◆ **TO DO**
Find all lines with the word "Ülevaatuse" in the material, then copy them.

◆ **DATASET EXCERPTS**
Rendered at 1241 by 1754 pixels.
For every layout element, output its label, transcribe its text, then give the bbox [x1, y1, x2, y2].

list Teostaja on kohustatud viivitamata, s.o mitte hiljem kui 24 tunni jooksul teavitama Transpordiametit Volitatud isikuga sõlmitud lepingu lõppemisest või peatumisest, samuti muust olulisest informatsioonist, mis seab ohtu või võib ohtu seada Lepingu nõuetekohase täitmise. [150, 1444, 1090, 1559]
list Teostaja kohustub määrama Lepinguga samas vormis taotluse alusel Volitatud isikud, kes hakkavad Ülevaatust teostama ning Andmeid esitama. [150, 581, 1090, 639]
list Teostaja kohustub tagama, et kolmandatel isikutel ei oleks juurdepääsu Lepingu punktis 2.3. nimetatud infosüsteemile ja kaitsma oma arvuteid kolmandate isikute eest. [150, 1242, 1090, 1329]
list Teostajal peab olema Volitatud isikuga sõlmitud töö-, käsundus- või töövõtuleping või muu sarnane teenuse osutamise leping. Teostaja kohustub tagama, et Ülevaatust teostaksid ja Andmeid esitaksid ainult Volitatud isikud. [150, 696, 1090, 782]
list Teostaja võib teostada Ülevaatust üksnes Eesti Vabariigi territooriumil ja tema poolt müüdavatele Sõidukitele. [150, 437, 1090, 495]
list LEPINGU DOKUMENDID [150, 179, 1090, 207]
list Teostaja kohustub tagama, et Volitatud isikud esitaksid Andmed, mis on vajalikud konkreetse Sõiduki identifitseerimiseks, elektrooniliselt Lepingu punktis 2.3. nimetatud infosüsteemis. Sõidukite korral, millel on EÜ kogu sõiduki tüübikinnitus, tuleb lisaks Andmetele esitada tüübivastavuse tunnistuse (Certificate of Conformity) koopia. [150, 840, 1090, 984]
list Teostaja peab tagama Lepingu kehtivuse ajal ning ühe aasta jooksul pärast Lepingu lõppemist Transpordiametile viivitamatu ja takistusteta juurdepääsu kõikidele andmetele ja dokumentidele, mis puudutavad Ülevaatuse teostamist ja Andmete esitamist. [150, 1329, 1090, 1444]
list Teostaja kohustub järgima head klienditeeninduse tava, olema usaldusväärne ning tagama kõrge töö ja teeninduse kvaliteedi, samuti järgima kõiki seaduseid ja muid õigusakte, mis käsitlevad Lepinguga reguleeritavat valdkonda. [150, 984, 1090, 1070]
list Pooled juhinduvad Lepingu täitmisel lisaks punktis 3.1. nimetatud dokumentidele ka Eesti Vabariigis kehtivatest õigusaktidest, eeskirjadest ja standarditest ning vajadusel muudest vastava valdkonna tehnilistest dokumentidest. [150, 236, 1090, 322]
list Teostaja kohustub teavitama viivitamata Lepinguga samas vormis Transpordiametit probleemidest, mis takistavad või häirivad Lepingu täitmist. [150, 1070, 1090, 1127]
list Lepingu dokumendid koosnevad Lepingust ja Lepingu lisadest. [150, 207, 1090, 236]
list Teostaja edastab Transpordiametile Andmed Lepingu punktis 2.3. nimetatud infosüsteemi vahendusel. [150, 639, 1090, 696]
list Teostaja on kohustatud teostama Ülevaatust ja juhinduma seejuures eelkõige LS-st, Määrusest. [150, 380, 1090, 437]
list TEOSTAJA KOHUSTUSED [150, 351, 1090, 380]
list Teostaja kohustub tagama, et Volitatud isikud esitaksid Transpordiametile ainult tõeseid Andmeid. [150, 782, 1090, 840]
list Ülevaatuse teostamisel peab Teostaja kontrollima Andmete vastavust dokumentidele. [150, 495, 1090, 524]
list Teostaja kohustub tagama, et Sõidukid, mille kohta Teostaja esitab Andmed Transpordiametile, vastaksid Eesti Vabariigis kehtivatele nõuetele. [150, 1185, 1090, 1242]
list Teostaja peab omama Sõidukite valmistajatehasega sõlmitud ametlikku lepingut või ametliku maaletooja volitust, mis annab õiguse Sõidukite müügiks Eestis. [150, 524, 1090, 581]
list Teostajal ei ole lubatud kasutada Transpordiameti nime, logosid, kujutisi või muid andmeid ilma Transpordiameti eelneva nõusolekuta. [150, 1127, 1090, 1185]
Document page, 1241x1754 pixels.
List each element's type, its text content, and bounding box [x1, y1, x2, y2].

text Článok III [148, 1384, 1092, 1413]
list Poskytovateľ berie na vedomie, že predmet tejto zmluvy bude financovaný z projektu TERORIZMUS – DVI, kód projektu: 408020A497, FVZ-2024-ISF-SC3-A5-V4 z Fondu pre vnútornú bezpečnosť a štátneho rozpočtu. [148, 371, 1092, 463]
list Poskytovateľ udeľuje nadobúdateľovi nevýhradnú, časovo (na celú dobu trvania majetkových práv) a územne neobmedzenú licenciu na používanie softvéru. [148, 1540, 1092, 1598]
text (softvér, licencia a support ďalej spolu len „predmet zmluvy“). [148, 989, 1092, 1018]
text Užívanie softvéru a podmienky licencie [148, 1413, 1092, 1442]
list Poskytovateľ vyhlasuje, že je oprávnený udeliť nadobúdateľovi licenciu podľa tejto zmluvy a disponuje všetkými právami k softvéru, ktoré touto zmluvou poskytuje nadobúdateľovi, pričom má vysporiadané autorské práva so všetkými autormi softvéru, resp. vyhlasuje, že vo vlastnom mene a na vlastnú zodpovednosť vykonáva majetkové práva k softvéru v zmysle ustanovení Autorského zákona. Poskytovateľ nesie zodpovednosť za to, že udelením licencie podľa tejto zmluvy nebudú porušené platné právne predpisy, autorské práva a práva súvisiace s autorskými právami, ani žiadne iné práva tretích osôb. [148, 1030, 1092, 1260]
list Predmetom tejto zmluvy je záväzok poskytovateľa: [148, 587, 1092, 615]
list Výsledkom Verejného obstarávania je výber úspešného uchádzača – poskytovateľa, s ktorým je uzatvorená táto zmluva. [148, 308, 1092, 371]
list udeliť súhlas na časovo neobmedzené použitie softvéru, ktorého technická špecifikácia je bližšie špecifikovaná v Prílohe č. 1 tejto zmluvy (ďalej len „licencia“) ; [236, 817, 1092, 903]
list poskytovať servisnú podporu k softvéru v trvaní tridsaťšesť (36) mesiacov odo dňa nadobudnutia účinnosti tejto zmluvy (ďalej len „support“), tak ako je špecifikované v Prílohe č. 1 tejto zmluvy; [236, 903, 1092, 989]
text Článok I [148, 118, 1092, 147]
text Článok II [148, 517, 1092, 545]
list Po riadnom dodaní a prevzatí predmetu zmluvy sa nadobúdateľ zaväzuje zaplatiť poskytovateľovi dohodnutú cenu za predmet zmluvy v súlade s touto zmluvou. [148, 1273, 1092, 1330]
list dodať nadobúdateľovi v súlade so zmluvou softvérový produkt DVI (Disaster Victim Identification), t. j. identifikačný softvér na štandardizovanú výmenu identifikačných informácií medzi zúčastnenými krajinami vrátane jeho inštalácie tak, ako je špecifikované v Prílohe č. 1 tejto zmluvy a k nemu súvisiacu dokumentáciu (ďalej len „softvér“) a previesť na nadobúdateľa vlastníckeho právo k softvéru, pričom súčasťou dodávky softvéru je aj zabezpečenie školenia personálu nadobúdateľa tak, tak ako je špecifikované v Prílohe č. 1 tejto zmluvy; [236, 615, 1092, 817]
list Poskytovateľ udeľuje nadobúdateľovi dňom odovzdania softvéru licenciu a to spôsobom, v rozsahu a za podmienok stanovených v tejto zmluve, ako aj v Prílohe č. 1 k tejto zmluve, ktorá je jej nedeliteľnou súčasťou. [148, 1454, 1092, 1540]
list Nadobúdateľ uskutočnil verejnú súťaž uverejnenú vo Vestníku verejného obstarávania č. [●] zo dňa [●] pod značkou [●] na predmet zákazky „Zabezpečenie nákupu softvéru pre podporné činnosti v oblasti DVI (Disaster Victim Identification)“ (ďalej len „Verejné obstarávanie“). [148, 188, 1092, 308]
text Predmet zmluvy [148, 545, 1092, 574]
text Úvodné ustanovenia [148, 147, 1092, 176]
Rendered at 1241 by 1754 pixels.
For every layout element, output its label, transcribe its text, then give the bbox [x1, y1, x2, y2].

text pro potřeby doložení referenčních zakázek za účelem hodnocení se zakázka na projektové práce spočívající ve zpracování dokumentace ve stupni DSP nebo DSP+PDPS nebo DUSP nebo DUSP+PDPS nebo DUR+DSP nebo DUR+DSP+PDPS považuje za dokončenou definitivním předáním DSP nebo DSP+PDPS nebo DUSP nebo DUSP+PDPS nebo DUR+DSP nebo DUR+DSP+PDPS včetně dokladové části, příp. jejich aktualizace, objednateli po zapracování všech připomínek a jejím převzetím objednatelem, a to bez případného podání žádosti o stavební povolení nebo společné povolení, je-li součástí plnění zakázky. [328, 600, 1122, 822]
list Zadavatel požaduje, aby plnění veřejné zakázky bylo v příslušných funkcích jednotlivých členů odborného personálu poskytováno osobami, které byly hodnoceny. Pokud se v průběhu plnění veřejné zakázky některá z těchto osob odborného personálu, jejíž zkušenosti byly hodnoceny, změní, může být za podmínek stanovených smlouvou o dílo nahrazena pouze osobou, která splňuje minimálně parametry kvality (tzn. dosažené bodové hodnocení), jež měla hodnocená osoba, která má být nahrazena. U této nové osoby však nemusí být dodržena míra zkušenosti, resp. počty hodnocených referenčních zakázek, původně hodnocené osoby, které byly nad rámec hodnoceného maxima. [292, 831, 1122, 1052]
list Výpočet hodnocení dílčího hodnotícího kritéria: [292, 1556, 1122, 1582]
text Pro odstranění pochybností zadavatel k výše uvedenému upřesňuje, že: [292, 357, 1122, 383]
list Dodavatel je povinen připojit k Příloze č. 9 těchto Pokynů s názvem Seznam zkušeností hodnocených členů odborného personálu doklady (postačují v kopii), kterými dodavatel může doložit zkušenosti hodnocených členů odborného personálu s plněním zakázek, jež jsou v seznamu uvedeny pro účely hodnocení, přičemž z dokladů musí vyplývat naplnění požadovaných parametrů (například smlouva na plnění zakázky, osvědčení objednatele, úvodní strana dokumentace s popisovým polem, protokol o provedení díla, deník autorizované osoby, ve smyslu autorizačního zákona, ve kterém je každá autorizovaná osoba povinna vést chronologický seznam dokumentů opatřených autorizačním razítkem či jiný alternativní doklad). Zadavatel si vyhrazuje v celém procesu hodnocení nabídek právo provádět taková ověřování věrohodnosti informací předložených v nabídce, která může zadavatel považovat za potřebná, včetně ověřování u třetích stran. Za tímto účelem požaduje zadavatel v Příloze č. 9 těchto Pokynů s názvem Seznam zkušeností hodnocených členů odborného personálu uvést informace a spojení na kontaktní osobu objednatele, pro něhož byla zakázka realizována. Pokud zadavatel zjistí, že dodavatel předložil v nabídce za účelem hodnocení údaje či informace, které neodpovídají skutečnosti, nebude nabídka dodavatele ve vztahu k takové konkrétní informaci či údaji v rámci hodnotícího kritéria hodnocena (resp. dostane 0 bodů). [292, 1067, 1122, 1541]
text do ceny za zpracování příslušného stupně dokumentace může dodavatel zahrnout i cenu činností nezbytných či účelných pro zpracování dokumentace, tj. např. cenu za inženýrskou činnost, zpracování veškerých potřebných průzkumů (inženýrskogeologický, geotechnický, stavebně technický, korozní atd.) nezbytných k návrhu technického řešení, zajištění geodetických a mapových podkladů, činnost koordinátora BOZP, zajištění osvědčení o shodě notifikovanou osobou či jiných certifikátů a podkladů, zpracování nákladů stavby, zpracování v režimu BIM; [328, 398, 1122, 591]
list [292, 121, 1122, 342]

◆ **RESPONSE FOR THIS EXERCISE**
list Teostaja peab tagama Lepingu kehtivuse ajal ning ühe aasta jooksul pärast Lepingu lõppemist Transpordiametile viivitamatu ja takistusteta juurdepääsu kõikidele andmetele ja dokumentidele, mis puudutavad Ülevaatuse teostamist ja Andmete esitamist. [150, 1329, 1090, 1444]
list Ülevaatuse teostamisel peab Teostaja kontrollima Andmete vastavust dokumentidele. [150, 495, 1090, 524]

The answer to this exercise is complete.